La ville est totalement ruinée par les invasions musulmanes et hongroises entre 934 et 949. Elle est dominée par les seigneurs ecclésiastiques : couvents, collégiales de Saint-Nizier, de Saint-Just et de Saint-Paul, « Église de Lyon » enfin, sont principalement implantés sur la rive droite du fleuve, dans la « cité ». Les deux membres de cette « Église » — chapitre cathédrale et archevêque — se disputent naturellement le gouvernement du diocèse, du comté et de la ville, auquel aspire également la première dynastie comtale du Forez. Vassal nominal de l’Empereur, l’archevêque de Lyon rejette par la force ses prétentions en 1076. Après l’archiépiscopat de saint Gebuin († 1081), premier à être honoré en 1079 du titre de « primat des Gaules », après celui du légat Hugues de Die ou de Romans (1082-1106), rigoureux réformateur grégorien, Frédéric Ier Barberousse concède à perpétuité la cité de Lyon « et tous les droits régaliens en deçà de la Saône » à l’archevêque Héraclius de Montboissier (1153-1163) et à ses successeurs par la bulle d’or de 1157.

Favorables à l’empereur, deux prélats se heurtent successivement à la seconde dynastie comtale du Forez, d’origine delphinale, qui, dès 1158, conteste le privilège de 1157, qui fait d’eux des princes d’Empire. En 1162, Guigues II pille même la ville de Lyon. La nomination, en 1165, d’un prélat orthodoxe, le cistercien Guichard († v. 1180), à l’instigation de Louis VII, permet la signature du traité de partage de 1173, par lequel le comte du Forez reconnaît la souveraineté de l’Église de Lyon sur les pays de la Saône et du Rhône. En 1193, cet accord est consolidé par l’élection au trône archiépiscopal du frère de Guigues II, Renaud II (1193-1226), qui dote sa principauté ecclésiastique d’une solide armature administrative.

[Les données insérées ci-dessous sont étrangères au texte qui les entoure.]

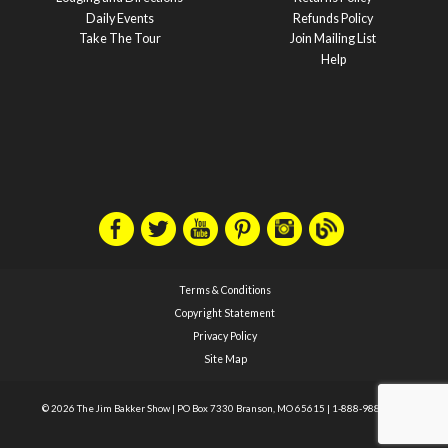
Daily Events
Refunds Policy
Take The Tour
Join Mailing List
Help
Terms & Conditions
Copyright Statement
Privacy Policy
Site Map
© 2026 The Jim Bakker Show
|
PO Box 7330 Branson, MO 65615
|
1-888-988-1588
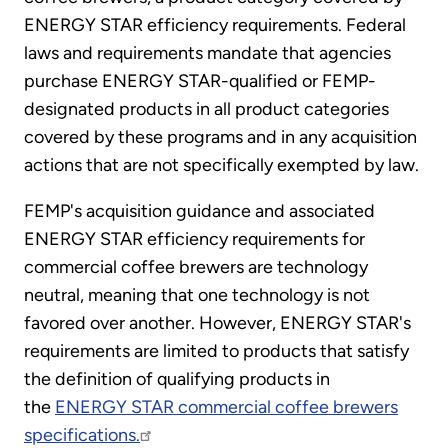
ENERGY STAR efficiency requirements. Federal
laws and requirements mandate that agencies
purchase ENERGY STAR-qualified or FEMP-
designated products in all product categories
covered by these programs and in any acquisition
actions that are not specifically exempted by law.
FEMP's acquisition guidance and associated
ENERGY STAR efficiency requirements for
commercial coffee brewers are technology
neutral, meaning that one technology is not
favored over another. However, ENERGY STAR's
requirements are limited to products that satisfy
the definition of qualifying products in
the
ENERGY STAR commercial coffee brewers
specifications.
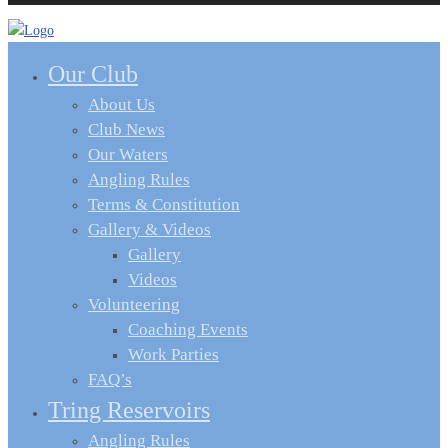
Our Club
About Us
Club News
Our Waters
Angling Rules
Terms & Constitution
Gallery & Videos
Gallery
Videos
Volunteering
Coaching Events
Work Parties
FAQ’s
Tring Reservoirs
Angling Rules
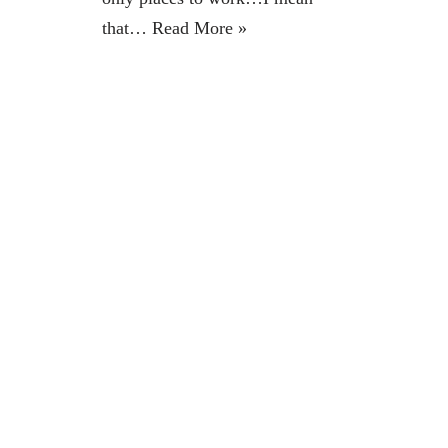
that…
Read More »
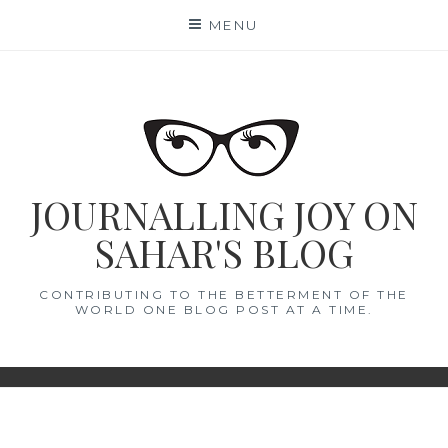
Skip
MENU
to
content
JOURNALLING JOY ON
SAHAR'S BLOG
CONTRIBUTING TO THE BETTERMENT OF THE
WORLD ONE BLOG POST AT A TIME.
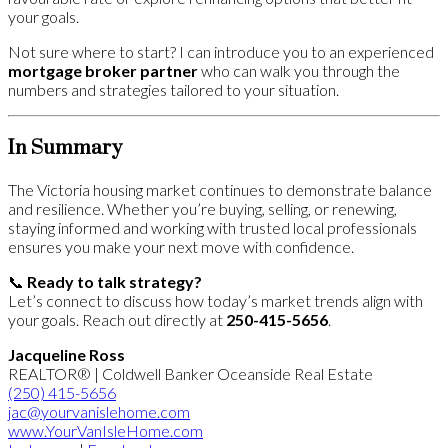
your goals.
Not sure where to start? I can introduce you to an experienced
mortgage broker partner
who can walk you through the
numbers and strategies tailored to your situation.
In Summary
The Victoria housing market continues to demonstrate balance
and resilience. Whether you’re buying, selling, or renewing,
staying informed and working with trusted local professionals
ensures you make your next move with confidence.
📞
Ready to talk strategy?
Let’s connect to discuss how today’s market trends align with
your goals. Reach out directly at
250-415-5656
.
Jacqueline Ross
REALTOR® | Coldwell Banker Oceanside Real Estate
(250)
415-5656
jac@yourvanislehome.com
www.YourVanIsleHome.com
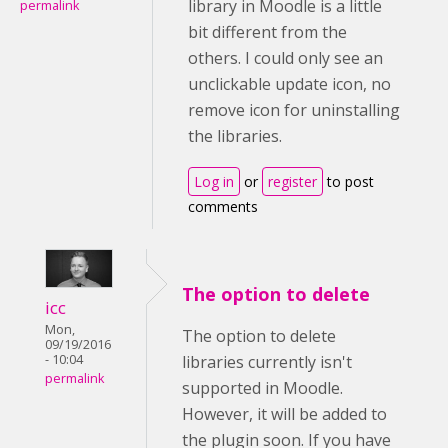
library in Moodle is a little
permalink
bit different from the
others. I could only see an
unclickable update icon, no
remove icon for uninstalling
the libraries.
Log in
or
register
to post
comments
The option to delete
icc
Mon,
The option to delete
09/19/2016
- 10:04
libraries currently isn't
permalink
supported in Moodle.
However, it will be added to
the plugin soon. If you have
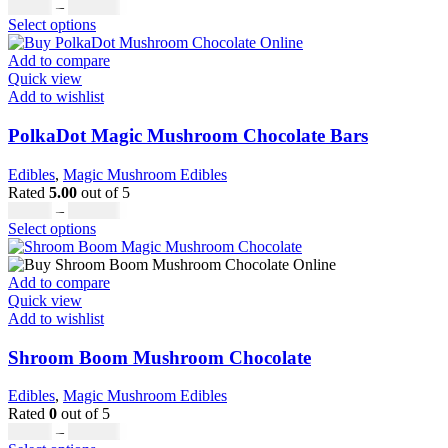
on
Price
£
19.00
–
£
811.00
the
This
range:
Select options
product
product
£19.00
page
has
through
Add to compare
multiple
£811.00
Quick view
variants.
Add to wishlist
The
options
PolkaDot Magic Mushroom Chocolate Bars
may
be
Edibles
,
Magic Mushroom Edibles
chosen
Rated
5.00
out of 5
on
Price
£
25.00
–
£
950.00
the
This
range:
Select options
product
product
£25.00
page
has
through
multiple
£950.00
Add to compare
variants.
Quick view
The
Add to wishlist
options
may
Shroom Boom Mushroom Chocolate
be
chosen
Edibles
,
Magic Mushroom Edibles
on
Rated
0
out of 5
the
Price
£
20.00
–
£
700.00
product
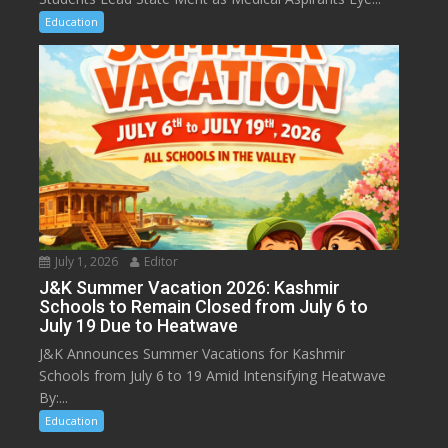
Education
July 1, 2026
Editor
J&K Summer Vacation 2026: Kashmir
Schools to Remain Closed from July 6 to
July 19 Due to Heatwave
J&K Announces Summer Vacations for Kashmir
Schools from July 6 to 19 Amid Intensifying Heatwave
By:...
Education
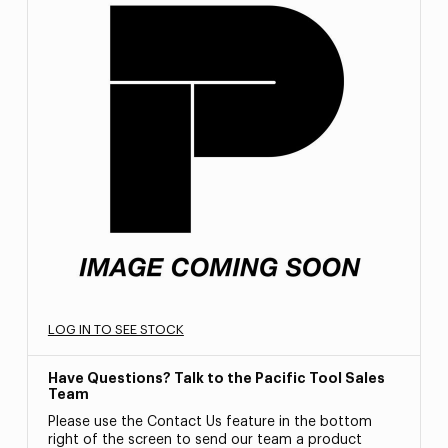
LOG IN TO SEE STOCK
Have Questions? Talk to the Pacific Tool Sales
Team
Please use the Contact Us feature in the bottom
right of the screen to send our team a product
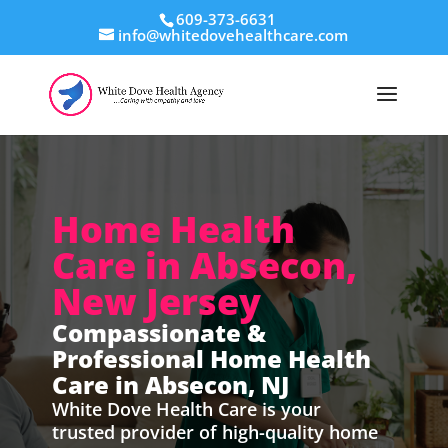
609-373-6631
info@whitedovehealthcare.com
Home Health
Care in Absecon,
New Jersey
Compassionate &
Professional Home Health
Care in Absecon, NJ
White Dove Health Care is your
trusted provider of high-quality home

La ville de Lyon est, dès lors, pratiquement indépendante sous l’autorité d’archevêques qui, comme le chapitre, recherchent surtout la protection du roi de France. Elle accueille le 2 décembre 1244 le pape Innocent IV. Assuré d’être secouru, si besoin est, par Louis IX, le pape y tient en 1245 un premier concile œcuménique, par lequel il fait déposer Frédéric II de Hohenstaufen.